10 Nov 2021
As Niagara Emergency Medical Services’ mobile integrated health program specialist for community medicine, Ken Kohut works with patients that are frequent users of emergency medical services. In this video, he explains how point of care testing, including blood analysis, performed in the patients’ own homes provides quantitative results that enable appropriate treatment decisions to be made that will in turn help to decrease unnecessary visits to hospital emergency departments or expedite emergency care where it is required.
My name is Ken Kohut. I am the Mobile Integrated Health Program Specialist for the community paramedicine program within Niagara Emergency Medical Services. The role of our program is to support clients outside of 911 to better support the high users of the 911 system and the regional emergency departments.
This includes client advocacy, in-house assessments and point of care. It's my feeling that point of care offers the ability to combine quantitative results with qualitative observations in real time. This has value in that it's informative to the patient that is well-versed in their health knowledge, and it alleviates fear brought on by the present situation.
Point of care also gives data that medical oversight can understand and act upon, which helps to decrease liability. In the realm of community paramedicine, the majority of patients remain at home, which brings a level of liability with it. In addition to the comprehensive assessment, the caregiver can use the results of point of care to make sound treatment decisions to decrease ER visits and 911 activation, or support the decision to expedite these services.
Point of care lays a solid foundation in the decision to implement appropriate care. The challenges of past practices regarding pre-hospital assessment in the patient's environment involve making clinical observations and critical decisions while not being able to support these observations with quantitative testing.
This is improved with the implementation of 12-lead ECG, Sp02, end-tidal CO2, and glucometry, but it hasn't included point of care bloodwork, for example. Point of care helps to determine etiology and it quantifies severity of condition, whether it be electrolyte disturbances, kidney function abnormalities, dehydration, anemia, acidosis, et cetera.
In a routine setting, point of care bloodwork is performed at no expense to the client, which lessens the economic burden, and for the marginalized patient, finances are a large social determinant of health barrier. So, in-house bloodwork can carry a substantial cost for fee for service agencies that attend the home.

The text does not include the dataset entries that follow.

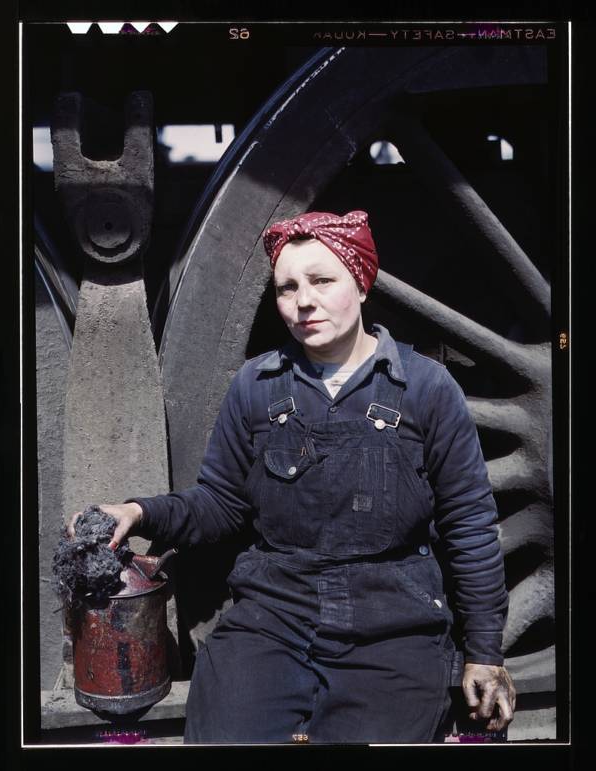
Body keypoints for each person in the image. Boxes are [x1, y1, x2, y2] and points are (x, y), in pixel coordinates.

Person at [68, 209, 516, 744]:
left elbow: (469, 527)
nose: (304, 301)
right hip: (274, 615)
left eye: (323, 280)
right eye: (287, 288)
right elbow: (220, 503)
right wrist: (138, 512)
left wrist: (485, 653)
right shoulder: (255, 386)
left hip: (393, 620)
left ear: (362, 283)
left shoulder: (425, 387)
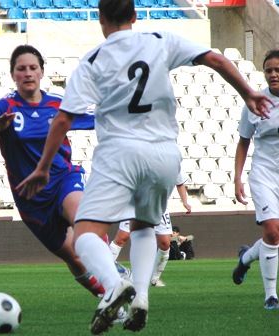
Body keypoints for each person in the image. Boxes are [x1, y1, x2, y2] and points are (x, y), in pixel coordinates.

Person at [17, 0, 273, 333]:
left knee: (85, 234)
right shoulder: (158, 39)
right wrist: (249, 93)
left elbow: (63, 119)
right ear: (135, 16)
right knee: (143, 227)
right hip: (165, 154)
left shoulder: (93, 60)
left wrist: (41, 168)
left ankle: (113, 285)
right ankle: (141, 298)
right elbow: (215, 58)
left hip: (119, 152)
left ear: (100, 19)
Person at [0, 45, 114, 302]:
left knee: (82, 222)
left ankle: (112, 272)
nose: (28, 73)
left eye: (33, 68)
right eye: (21, 69)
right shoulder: (4, 107)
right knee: (74, 256)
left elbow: (98, 118)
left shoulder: (59, 104)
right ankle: (108, 298)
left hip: (63, 179)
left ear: (42, 72)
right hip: (31, 199)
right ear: (13, 75)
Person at [232, 49, 279, 310]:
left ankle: (245, 258)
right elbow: (243, 142)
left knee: (277, 236)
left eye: (277, 70)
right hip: (263, 173)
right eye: (269, 70)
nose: (273, 74)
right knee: (272, 230)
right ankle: (270, 296)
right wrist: (237, 178)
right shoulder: (255, 102)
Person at [109, 170, 192, 287]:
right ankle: (105, 271)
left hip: (159, 206)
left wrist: (185, 202)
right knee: (122, 237)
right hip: (134, 203)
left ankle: (155, 279)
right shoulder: (140, 156)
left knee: (165, 243)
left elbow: (179, 183)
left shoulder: (171, 160)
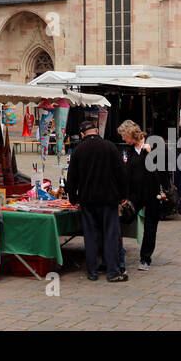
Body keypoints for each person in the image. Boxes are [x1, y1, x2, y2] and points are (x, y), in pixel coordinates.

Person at [64, 115, 127, 282]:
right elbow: (121, 173)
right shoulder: (110, 147)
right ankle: (113, 272)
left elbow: (71, 178)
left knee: (91, 236)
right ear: (97, 131)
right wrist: (123, 195)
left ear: (83, 134)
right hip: (108, 199)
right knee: (110, 235)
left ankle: (92, 271)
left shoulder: (79, 150)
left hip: (88, 200)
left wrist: (73, 198)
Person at [119, 120, 165, 272]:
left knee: (150, 227)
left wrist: (152, 153)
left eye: (124, 136)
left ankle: (145, 258)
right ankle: (117, 252)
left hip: (153, 194)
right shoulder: (131, 150)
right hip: (135, 194)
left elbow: (164, 167)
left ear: (131, 134)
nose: (123, 139)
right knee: (122, 218)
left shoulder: (153, 143)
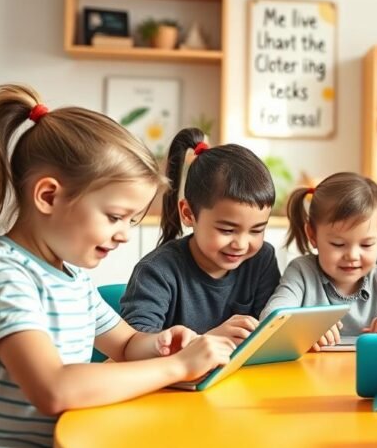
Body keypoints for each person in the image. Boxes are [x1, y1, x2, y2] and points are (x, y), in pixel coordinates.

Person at [0, 84, 233, 448]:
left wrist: (163, 344)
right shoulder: (4, 273)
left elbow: (126, 343)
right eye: (115, 216)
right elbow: (54, 389)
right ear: (48, 196)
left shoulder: (72, 276)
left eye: (132, 221)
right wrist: (176, 369)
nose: (122, 236)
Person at [120, 128, 281, 345]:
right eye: (227, 230)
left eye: (256, 230)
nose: (241, 244)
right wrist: (205, 341)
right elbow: (133, 344)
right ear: (188, 214)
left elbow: (272, 326)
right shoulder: (157, 271)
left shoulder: (261, 259)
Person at [262, 173, 377, 343]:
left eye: (366, 245)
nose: (353, 256)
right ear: (312, 235)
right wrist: (305, 328)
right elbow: (270, 316)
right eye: (338, 244)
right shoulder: (301, 272)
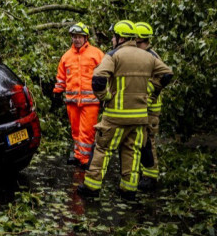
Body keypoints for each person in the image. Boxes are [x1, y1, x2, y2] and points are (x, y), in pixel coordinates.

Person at [77, 20, 173, 201]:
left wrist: (105, 97)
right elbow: (167, 74)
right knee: (132, 151)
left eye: (114, 36)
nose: (112, 39)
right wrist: (151, 90)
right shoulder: (148, 56)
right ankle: (128, 190)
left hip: (115, 116)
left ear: (121, 37)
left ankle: (91, 187)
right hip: (139, 117)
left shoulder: (114, 55)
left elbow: (98, 79)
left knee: (102, 149)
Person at [53, 22, 105, 168]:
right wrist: (57, 92)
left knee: (87, 133)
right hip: (72, 102)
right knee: (76, 132)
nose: (76, 39)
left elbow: (106, 74)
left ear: (85, 38)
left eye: (79, 37)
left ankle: (84, 160)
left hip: (91, 102)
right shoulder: (66, 57)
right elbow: (61, 78)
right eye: (74, 37)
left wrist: (105, 95)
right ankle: (78, 155)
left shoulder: (96, 54)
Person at [134, 22, 163, 191]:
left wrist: (148, 92)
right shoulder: (143, 55)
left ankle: (151, 176)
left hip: (150, 107)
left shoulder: (151, 57)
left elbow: (162, 78)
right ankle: (143, 172)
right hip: (142, 105)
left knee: (148, 142)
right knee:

So, point of care provides financial savings to the patient. Isolation initially necessitated the use of point of care because it provided immediate results at the patient's place of care.
Point of care work produces a basic metabolic panel in 110 seconds, which speeds up the diagnostic process. This is critical in the emergency setting, and the high sensitivity results alleviates unnecessary ER visits, or allows immediate attention and expedites care. I see a large window of opportunity for point of care in the future, and it's my hope that future bedside, or chairside bioassays will evolve and be instrumental in saving lives, or ruling out pathology, which will be cost-effective in the healthcare industry.
Niagara Emergency Medical Services
Ken Kohut is Niagara Emergency Medical Services’ Mobile Integrated Health Program Specialist for community paramedicine. In this role, he supports patients at their homes, outside of 911, to better support frequent users of the 911 system and regional emergency departments.